Future state park?
Committee to craft plan for Livermore Falls stewardship
HOLDERNESS - A committee made up of town and state officials will meet later this month to come up with a stewardship plan for the Livermore Falls area, which despite its beauty has been a trouble spot for decades.
The falls area, which has borders in Plymouth, Campton and Holderness, is owned by the state. It is a popular area for swimming and sightseeing, and it has the historically important "Pumpkin Seed" bridge, the remains of a bridge erected in 1886 that was closed in 1959.
At least 10 people have also died near the falls over the years, according to authorities, many of them swimmers who became caught up in the dangerous rapids.
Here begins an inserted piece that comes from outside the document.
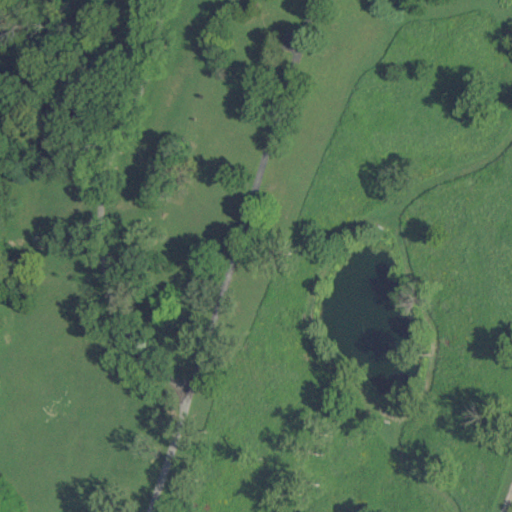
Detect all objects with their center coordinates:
road: (252, 191)
road: (98, 206)
road: (170, 451)
road: (506, 498)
It has become a popular party place for tourists and Plymouth State College students, and Holderness police have told town officials that as many as 40 percent of their arrests in warm weather occur there, said Selectman Shelagh Connelly.
"It's a beautiful piece of property," Connelly said. "We need to change how it's being used, we want to try and make it not a place of underage drinking and littering and such."
With help from Executive Councilor Ray Burton, area town officials have established a committee to look at ways of changing the usage of the site.
Also involved are local and county law enforcement, rotary clubs, and the state's Department of Resources and Economic Development.
The committee will hold its kickoff meeting on April 30 at the PSU Welcome Center at 6 p.m., with local and state officials on hand.
Among the issues to be discussed are parking and policing at the site, whether the property should be converted to a state park, and possible user fees to enter the site, said Town Administrator Walter Johnson.
PSU is pleased to be participating, according to university President Sara Jayne Steen.
"As a regional comprehensive university, we should be actively engaged with our region, and this is our home," Steen said.